__WHAT THE EXERCISE ASKS__
Your answer must match the material exactly, line for line.
⁂
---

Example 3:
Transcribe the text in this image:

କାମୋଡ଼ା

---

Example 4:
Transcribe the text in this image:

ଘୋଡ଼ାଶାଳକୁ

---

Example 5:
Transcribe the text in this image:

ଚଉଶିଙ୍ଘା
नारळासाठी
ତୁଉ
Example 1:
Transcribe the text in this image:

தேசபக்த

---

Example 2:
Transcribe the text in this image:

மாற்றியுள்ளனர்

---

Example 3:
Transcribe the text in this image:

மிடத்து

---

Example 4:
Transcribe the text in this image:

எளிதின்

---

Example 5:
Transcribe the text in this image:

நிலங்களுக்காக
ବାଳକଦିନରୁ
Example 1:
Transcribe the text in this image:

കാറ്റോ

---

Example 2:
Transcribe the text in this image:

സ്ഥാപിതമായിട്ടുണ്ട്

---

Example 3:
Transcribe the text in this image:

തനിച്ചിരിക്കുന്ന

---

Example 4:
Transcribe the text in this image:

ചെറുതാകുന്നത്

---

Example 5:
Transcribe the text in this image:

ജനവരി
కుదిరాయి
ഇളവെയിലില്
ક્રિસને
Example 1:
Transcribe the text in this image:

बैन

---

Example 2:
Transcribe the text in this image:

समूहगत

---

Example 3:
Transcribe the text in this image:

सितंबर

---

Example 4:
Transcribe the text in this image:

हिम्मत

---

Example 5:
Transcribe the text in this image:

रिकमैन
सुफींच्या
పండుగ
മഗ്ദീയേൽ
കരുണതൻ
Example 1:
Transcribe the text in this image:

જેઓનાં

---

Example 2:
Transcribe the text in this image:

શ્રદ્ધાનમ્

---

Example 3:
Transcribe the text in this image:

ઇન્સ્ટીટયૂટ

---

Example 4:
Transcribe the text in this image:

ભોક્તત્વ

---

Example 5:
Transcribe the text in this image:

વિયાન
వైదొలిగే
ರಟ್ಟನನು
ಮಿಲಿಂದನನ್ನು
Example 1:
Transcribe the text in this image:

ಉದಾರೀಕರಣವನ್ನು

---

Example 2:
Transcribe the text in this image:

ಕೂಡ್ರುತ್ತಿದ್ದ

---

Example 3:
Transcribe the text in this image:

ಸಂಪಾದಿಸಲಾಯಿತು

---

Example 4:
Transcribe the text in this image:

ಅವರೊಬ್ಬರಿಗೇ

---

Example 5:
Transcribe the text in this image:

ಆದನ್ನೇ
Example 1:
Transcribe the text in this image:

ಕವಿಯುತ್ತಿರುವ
⁂
__EXERCISE RESPONSE__
---

Example 3:
Transcribe the text in this image:

କାମୋଡ଼ା

---

Example 4:
Transcribe the text in this image:

ଘୋଡ଼ାଶାଳକୁ

---

Example 5:
Transcribe the text in this image:

ଚଉଶିଙ୍ଘା
नारळासाठी
ତୁଉ
Example 1:
Transcribe the text in this image:

தேசபக்த

---

Example 2:
Transcribe the text in this image:

மாற்றியுள்ளனர்

---

Example 3:
Transcribe the text in this image:

மிடத்து

---

Example 4:
Transcribe the text in this image:

எளிதின்

---

Example 5:
Transcribe the text in this image:

நிலங்களுக்காக
ବାଳକଦିନରୁ
Example 1:
Transcribe the text in this image:

കാറ്റോ

---

Example 2:
Transcribe the text in this image:

സ്ഥാപിതമായിട്ടുണ്ട്

---

Example 3:
Transcribe the text in this image:

തനിച്ചിരിക്കുന്ന

---

Example 4:
Transcribe the text in this image:

ചെറുതാകുന്നത്

---

Example 5:
Transcribe the text in this image:

ജനവരി
కుదిరాయి
ഇളവെയിലില്
ક્રિસને
Example 1:
Transcribe the text in this image:

बैन

---

Example 2:
Transcribe the text in this image:

समूहगत

---

Example 3:
Transcribe the text in this image:

सितंबर

---

Example 4:
Transcribe the text in this image:

हिम्मत

---

Example 5:
Transcribe the text in this image:

रिकमैन
सुफींच्या
పండుగ
മഗ്ദീയേൽ
കരുണതൻ
Example 1:
Transcribe the text in this image:

જેઓનાં

---

Example 2:
Transcribe the text in this image:

શ્રદ્ધાનમ્

---

Example 3:
Transcribe the text in this image:

ઇન્સ્ટીટયૂટ

---

Example 4:
Transcribe the text in this image:

ભોક્તત્વ

---

Example 5:
Transcribe the text in this image:

વિયાન
వైదొలిగే
ರಟ್ಟನನು
ಮಿಲಿಂದನನ್ನು
Example 1:
Transcribe the text in this image:

ಉದಾರೀಕರಣವನ್ನು

---

Example 2:
Transcribe the text in this image:

ಕೂಡ್ರುತ್ತಿದ್ದ

---

Example 3:
Transcribe the text in this image:

ಸಂಪಾದಿಸಲಾಯಿತು

---

Example 4:
Transcribe the text in this image:

ಅವರೊಬ್ಬರಿಗೇ

---

Example 5:
Transcribe the text in this image:

ಆದನ್ನೇ
Example 1:
Transcribe the text in this image:

ಕವಿಯುತ್ತಿರುವ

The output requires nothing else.